[What you have to do]:
Please set down the source text of every row below word for word, leaving the pictures out of your answer.

[Rendered images with their source text]

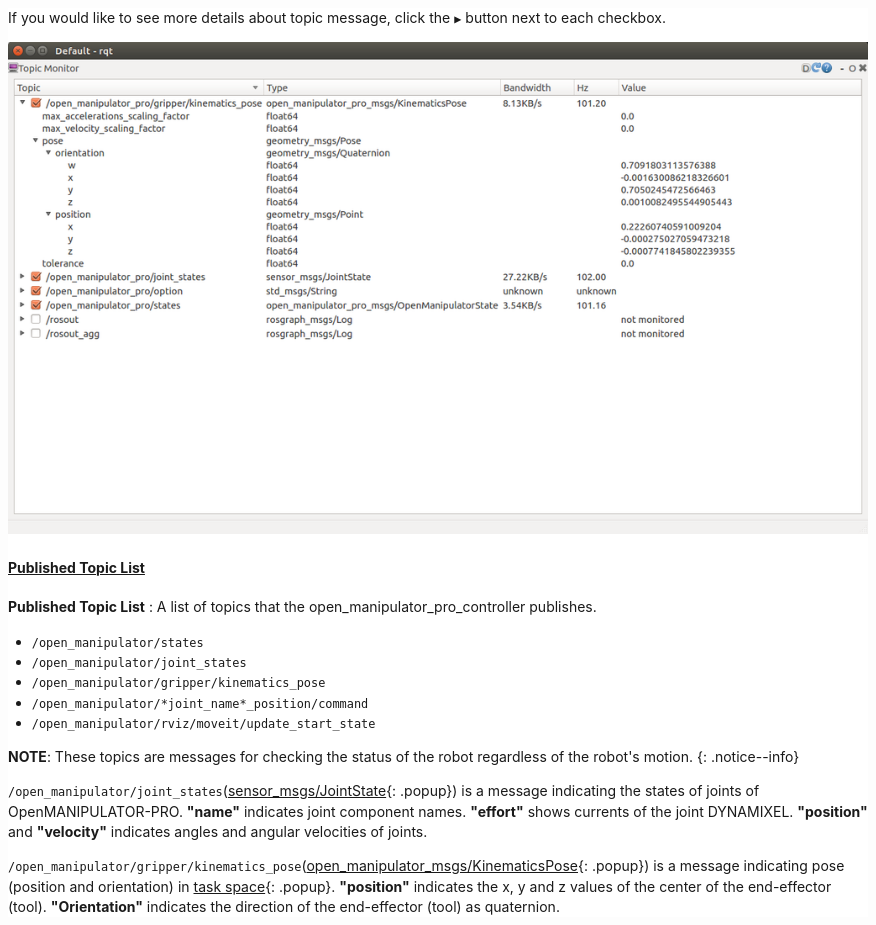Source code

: 
If you would like to see more details about topic message, click the `▶` button next to each checkbox.  

![](/assets/images/platform/openmanipulator_pro/rqt3.png)   

[rqt]: http://wiki.ros.org/rqt

#### [Published Topic List](#published-topic-list)

**Published Topic List** :
A list of topics that the open_manipulator_pro_controller publishes.
- `/open_manipulator/states`
- `/open_manipulator/joint_states`
- `/open_manipulator/gripper/kinematics_pose`
- `/open_manipulator/*joint_name*_position/command`
- `/open_manipulator/rviz/moveit/update_start_state`

**NOTE**: These topics are messages for checking the status of the robot regardless of the robot's motion.
{: .notice--info}

`/open_manipulator/joint_states`([sensor_msgs/JointState]{: .popup}) is a message indicating the states of joints of OpenMANIPULATOR-PRO. **"name"** indicates joint component names.  **"effort"** shows currents of the joint DYNAMIXEL. **"position"** and **"velocity"** indicates angles and angular velocities of joints.

 

`/open_manipulator/gripper/kinematics_pose`([open_manipulator_msgs/KinematicsPose]{: .popup}) is a message indicating pose (position and orientation) in [task space]{: .popup}. **"position"** indicates the x, y and z values of the center of the end-effector (tool). **"Orientation"** indicates the direction of the end-effector (tool) as quaternion.


[open_manipulator_msgs/GetJointPosition]: /docs/en/popup/open_manipulator_msgs_GetJointPosition/
[open_manipulator_msgs/GetKinematicsPose]: /docs/en/popup/open_manipulator_msgs_GetKinematicsPose/
[open_manipulator_msgs/SetJointPosition]: /docs/en/popup/open_manipulator_msgs_SetJointPosition/
[open_manipulator_msgs/SetKinematicsPose]: /docs/en/popup/open_manipulator_msgs_SetKinematicsPose/
[open_manipulator_msgs/SetActuatorState]: /docs/en/popup/open_manipulator_msgs_SetActuatorState/
[open_manipulator_msgs/SetDrawingTrajectory]: /docs/en/popup/open_manipulator_msgs_SetDrawingTrajectory/
[std_msgs/Float64]: /docs/en/popup/std_msgs_Float64_msg/
[std_msgs/Empty]: /docs/en/popup/std_msgs_Empty_msg/
[moveit_msgs/DisplayTrajectory]: /docs/en/popup/moveit_msgs_DisplayTrajectory_msg/
[moveit_msgs/MoveGroupActionGoal]: /docs/en/popup/moveit_msgs_MoveGroup_action/
[moveit_msgs/ExecuteTrajectoryActionGoal]: /docs/en/popup/moveit_msgs_ExecuteTrajectory_action/
[sensor_msgs/JointState]: /docs/en/popup/sensor_msgs_JointState_msg/
[open_manipulator_msgs/KinematicsPose]: /docs/en/popup/open_manipulator_msgs_KinematicsPose/
[open_manipulator_msgs/OpenManipulatorState]: /docs/en/popup/open_manipulator_msgs_OpenManipulatorState/
[std_msgs/String]: /docs/en/popup/std_msgs_string/
[task space]: /docs/en/popup/open_manipulator_coordinates/
[joint space]: /docs/en/popup/open_manipulator_coordinates/
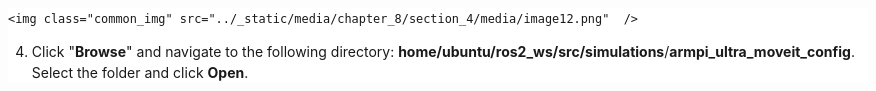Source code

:     <img class="common_img" src="../_static/media/chapter_8/section_4/media/image12.png"  />

4)  Click "**Browse**" and navigate to the following directory: **home/ubuntu/ros2_ws/src/simulations**/**armpi_ultra_moveit_config**. Select the folder and click **Open**.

[Answer area]:
Source code

: 
If you would like to see more details about topic message, click the `▶` button next to each checkbox.  

![](/assets/images/platform/openmanipulator_pro/rqt3.png)   

[rqt]: http://wiki.ros.org/rqt

#### [Published Topic List](#published-topic-list)

**Published Topic List** :
A list of topics that the open_manipulator_pro_controller publishes.
- `/open_manipulator/states`
- `/open_manipulator/joint_states`
- `/open_manipulator/gripper/kinematics_pose`
- `/open_manipulator/*joint_name*_position/command`
- `/open_manipulator/rviz/moveit/update_start_state`

**NOTE**: These topics are messages for checking the status of the robot regardless of the robot's motion.
{: .notice--info}

`/open_manipulator/joint_states`([sensor_msgs/JointState]{: .popup}) is a message indicating the states of joints of OpenMANIPULATOR-PRO. **"name"** indicates joint component names.  **"effort"** shows currents of the joint DYNAMIXEL. **"position"** and **"velocity"** indicates angles and angular velocities of joints.

 

`/open_manipulator/gripper/kinematics_pose`([open_manipulator_msgs/KinematicsPose]{: .popup}) is a message indicating pose (position and orientation) in [task space]{: .popup}. **"position"** indicates the x, y and z values of the center of the end-effector (tool). **"Orientation"** indicates the direction of the end-effector (tool) as quaternion.


[open_manipulator_msgs/GetJointPosition]: /docs/en/popup/open_manipulator_msgs_GetJointPosition/
[open_manipulator_msgs/GetKinematicsPose]: /docs/en/popup/open_manipulator_msgs_GetKinematicsPose/
[open_manipulator_msgs/SetJointPosition]: /docs/en/popup/open_manipulator_msgs_SetJointPosition/
[open_manipulator_msgs/SetKinematicsPose]: /docs/en/popup/open_manipulator_msgs_SetKinematicsPose/
[open_manipulator_msgs/SetActuatorState]: /docs/en/popup/open_manipulator_msgs_SetActuatorState/
[open_manipulator_msgs/SetDrawingTrajectory]: /docs/en/popup/open_manipulator_msgs_SetDrawingTrajectory/
[std_msgs/Float64]: /docs/en/popup/std_msgs_Float64_msg/
[std_msgs/Empty]: /docs/en/popup/std_msgs_Empty_msg/
[moveit_msgs/DisplayTrajectory]: /docs/en/popup/moveit_msgs_DisplayTrajectory_msg/
[moveit_msgs/MoveGroupActionGoal]: /docs/en/popup/moveit_msgs_MoveGroup_action/
[moveit_msgs/ExecuteTrajectoryActionGoal]: /docs/en/popup/moveit_msgs_ExecuteTrajectory_action/
[sensor_msgs/JointState]: /docs/en/popup/sensor_msgs_JointState_msg/
[open_manipulator_msgs/KinematicsPose]: /docs/en/popup/open_manipulator_msgs_KinematicsPose/
[open_manipulator_msgs/OpenManipulatorState]: /docs/en/popup/open_manipulator_msgs_OpenManipulatorState/
[std_msgs/String]: /docs/en/popup/std_msgs_string/
[task space]: /docs/en/popup/open_manipulator_coordinates/
[joint space]: /docs/en/popup/open_manipulator_coordinates/
Source code

:     <img class="common_img" src="../_static/media/chapter_8/section_4/media/image12.png"  />

4)  Click "**Browse**" and navigate to the following directory: **home/ubuntu/ros2_ws/src/simulations**/**armpi_ultra_moveit_config**. Select the folder and click **Open**.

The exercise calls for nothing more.